Now, you need to associate incredible pleasure to the new habit. Go talk to people who have kicked the smoking habit for good and ask them how it has improved their life. Go to online support forums and talk to friends and family that you think will support you. Think of how your life will be once you will be able to breathe clearly, knowing that you don’t have those toxins in collecting in your lungs.
I always laugh when I hear people asking if they can still eat what they want when they are on their diet. Diets that proclaim that you still will be able to eat all those foods you love. What do you think made you overweight and unhealthy in the first place?!?
You need to get to an emotional threshold where the idea of putting those potato chips and fast food in your mouth feels disgusting. You also need to love the idea of eating whole grains, vegetables and lighter meals. If you still love greasy foods, you’ll never be able to give them up.
Step Four: Act!
If you have successfully gone through the past three steps you probably can’t wait to get your new habit started. Now is the time to set in place your new habit and condition it so it becomes a part of your life. Take that piece of software and run it through your computer until it becomes fully integrated.
There are many ways to do this step. My personal favorite is the 30 Day Trial, introduced to me by Steve Pavlina. The basic premise is that you challenge yourself to keep up the habit for 30 days no matter what. After the thirty days are done, the habit is usually suitably reinforced to allow you to continue on automatic.
You can see how I used this process to run a trial to exercise for at least an hour every day in my own life, here. Make sure you make your trial written down, and if you can, make a public commitment. You need to make leverage against yourself to keep from backing down.
Here are some tips for those who want to use the 30 Day Trial method:
1) Use proper goal setting techniques. I briefly wrote about them here.

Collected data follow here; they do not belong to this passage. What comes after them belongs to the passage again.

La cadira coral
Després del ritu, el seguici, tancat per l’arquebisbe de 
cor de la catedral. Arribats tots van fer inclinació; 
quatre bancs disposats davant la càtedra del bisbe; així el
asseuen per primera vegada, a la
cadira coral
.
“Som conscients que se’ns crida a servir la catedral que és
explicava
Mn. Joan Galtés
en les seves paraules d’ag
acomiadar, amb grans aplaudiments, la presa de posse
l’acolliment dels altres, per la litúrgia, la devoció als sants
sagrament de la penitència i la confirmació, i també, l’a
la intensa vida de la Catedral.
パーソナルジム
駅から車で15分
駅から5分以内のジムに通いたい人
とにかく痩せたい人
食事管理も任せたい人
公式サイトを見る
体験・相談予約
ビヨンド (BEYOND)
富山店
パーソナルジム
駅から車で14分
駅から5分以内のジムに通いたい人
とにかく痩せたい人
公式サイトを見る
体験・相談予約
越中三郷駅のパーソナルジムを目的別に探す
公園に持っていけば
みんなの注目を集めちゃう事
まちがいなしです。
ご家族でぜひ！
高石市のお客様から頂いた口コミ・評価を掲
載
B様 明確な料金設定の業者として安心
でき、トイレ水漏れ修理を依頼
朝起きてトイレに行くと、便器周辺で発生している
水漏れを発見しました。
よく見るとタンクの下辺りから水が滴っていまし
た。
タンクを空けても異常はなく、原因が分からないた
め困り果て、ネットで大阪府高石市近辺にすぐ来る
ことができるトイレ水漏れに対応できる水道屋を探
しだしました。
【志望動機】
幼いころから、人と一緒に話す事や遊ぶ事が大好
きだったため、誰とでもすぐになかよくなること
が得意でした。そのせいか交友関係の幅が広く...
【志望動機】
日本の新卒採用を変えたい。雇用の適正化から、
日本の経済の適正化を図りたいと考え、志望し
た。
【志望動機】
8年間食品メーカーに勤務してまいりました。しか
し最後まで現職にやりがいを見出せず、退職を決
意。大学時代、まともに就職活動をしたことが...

2) If the challenge is particularly tough, keep a journal for your trial. I used this when starting my strict vegetarian diet and it allowed me to work through small obstacles. Remember to write to solve problems!
3) Ensure that the habit will be repeated at least once per day. If your habit is on a weekly basis, you will need to extend the length of the trial in order to properly condition it. I made this mistake by running four week trials (roughly 30 days) which failed miserably because four repetitions isn’t enough to properly condition a habit.
4) Reward yourself! If you are sticking to your habit then you deserve a reward. Just make sure that if you are on a health related diet that reward doesn’t interfere with your challenge. But this could be watching your favorite TV show or going to see your friends. Don’t reward yourself after a week or a month, but as soon as you’ve taken the first few steps.
5) Have fun! Changing your life for the better should be fun. Remember, you are making changes that will allow you more time, joy and fulfillment in the future!
Conclusion
Here are the four steps, once again:
1) Analyze
2) Form a Strategy
3) Prepare (pain and pleasure)
4) Act!
My procedure for changing habits may seem like overkill to some, but overkill is way better than under-kill. I liken this four step process to using a TNT blast to scrape out your habits compared to the conventional method of throwing a few rocks. This process may take a little bit of time, but you will end up saving willpower, energy and your sanity by doing this now.
If you haven’t really experienced a lot of habit changes in your life, then I wouldn’t suggest a massive one to start. Try changing a small habit with this method. Maybe this habit could be reading for fifteen minutes per day. Dietary changes are some of the hardest habits to change, so don’t feel bad if you’ve had trouble with them in the past.
Take control of your life by taking control of your habits to get the most out of your life!